Wenquan_Xing, thank you very much for the info, much appreciated! Also great plan to eliminate dependencies!

Was news to me that you wouldn’t recommend helm for Prod. What would you recommend to use in Prod then? Because the Docker-compose seems also to be recommended for local standalone use only.

Currently there is no official recommended solution yet.

You can use helm template to generate the necessary k8s yaml files for now.

ok, thanks. I hope you guys don’t take this the wrong way, I just want to show you how I as an outsider experience your documentation, and where I get stuck. Here is one place:

The membership section controls the following membership layer parameters

That’s from the “Configuration Reference”. Now I have no clue what the “membership layer” is, so I would expect to find it in “System Architecture”. But it’s not there. What is there instead is the info that

A common Temporal-based application consists of a Temporal service, Workflow and Activity workers, and external clients.

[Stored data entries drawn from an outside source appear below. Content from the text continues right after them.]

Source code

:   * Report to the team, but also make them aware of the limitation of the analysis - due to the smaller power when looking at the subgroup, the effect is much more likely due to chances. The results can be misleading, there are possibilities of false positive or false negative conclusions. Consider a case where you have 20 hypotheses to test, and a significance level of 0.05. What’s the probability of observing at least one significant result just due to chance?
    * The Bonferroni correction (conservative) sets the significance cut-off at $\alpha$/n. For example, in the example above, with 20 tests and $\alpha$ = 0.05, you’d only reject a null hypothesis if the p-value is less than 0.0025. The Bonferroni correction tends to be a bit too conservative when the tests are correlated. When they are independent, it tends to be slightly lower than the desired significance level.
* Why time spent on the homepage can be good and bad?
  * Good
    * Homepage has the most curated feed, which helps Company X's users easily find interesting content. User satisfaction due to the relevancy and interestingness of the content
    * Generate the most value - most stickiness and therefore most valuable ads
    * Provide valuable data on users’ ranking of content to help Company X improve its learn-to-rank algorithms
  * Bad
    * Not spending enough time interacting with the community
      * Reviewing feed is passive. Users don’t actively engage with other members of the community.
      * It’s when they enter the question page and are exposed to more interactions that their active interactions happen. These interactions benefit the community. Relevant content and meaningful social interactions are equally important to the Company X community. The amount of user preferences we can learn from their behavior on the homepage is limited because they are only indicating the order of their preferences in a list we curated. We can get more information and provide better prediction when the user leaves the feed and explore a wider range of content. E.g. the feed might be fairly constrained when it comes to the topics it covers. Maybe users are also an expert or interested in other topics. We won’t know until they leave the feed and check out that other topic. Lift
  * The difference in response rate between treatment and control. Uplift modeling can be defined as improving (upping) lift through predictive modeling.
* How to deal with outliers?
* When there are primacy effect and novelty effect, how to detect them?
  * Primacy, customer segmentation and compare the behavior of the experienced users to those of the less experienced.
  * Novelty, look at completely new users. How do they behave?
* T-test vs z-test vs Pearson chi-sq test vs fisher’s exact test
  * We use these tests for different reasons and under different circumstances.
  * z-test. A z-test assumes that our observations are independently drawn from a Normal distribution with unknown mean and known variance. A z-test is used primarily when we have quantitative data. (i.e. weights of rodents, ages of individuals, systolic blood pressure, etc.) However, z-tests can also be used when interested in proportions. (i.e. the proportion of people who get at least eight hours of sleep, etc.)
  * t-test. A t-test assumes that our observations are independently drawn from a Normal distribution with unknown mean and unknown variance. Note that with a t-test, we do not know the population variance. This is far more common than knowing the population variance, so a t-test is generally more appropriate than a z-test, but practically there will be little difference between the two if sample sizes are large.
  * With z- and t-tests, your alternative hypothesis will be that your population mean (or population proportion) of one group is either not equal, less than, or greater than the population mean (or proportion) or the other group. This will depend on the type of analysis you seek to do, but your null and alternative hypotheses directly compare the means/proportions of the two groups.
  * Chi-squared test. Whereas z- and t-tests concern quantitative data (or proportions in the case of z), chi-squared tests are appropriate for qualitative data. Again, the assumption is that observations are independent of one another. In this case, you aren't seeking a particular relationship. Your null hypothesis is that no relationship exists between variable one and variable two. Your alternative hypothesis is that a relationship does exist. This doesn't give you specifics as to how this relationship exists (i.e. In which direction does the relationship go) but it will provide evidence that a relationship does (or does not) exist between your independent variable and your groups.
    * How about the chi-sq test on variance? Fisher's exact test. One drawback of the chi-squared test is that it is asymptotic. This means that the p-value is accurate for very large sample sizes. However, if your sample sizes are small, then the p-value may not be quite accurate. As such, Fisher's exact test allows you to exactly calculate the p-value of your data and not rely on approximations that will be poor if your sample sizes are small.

And the diagram below says there is a “Matching Service” and a “History Service” underneath the frontend. So I go back to the “Configuration Reference” to have a look how that is configured, in the hope to get some indication what they are, and what they’re there for, but I can’t find anything about them there.

So I go back to the next sentence in “System Architecture”:

Note that both types of workers as well as external clients are roles and can be collocated in a single application process if necessary.

And I ask myself, what roles are these (a very widely used term), and why would I or would not want to have them collocated in a single application process, and why could it be necessary or not, and what is an application process anyways in this context? Also not defined in the Glossary.

And just to make it clear, this is just one example of many such questions that come up constantly when I read it, I’m not expecting answers to these particular questions. Please don’t get angry at me, but please take it as a piece of open feedback instead: your documentation is useless for its intended purpose. I get the “Contribute nothing, expect nothing” aspect here, I thought the least I can do is give you feedback through the lens of an infrastructure guy coming in from the outside.

2 Likes

Great feedback, we really appreciate it!

1 Like

Could you pls provide some suggestions on externalizing the Cassandra and ES from the temporal cluster?

Is there any update on the official recommendation for PROD deployment?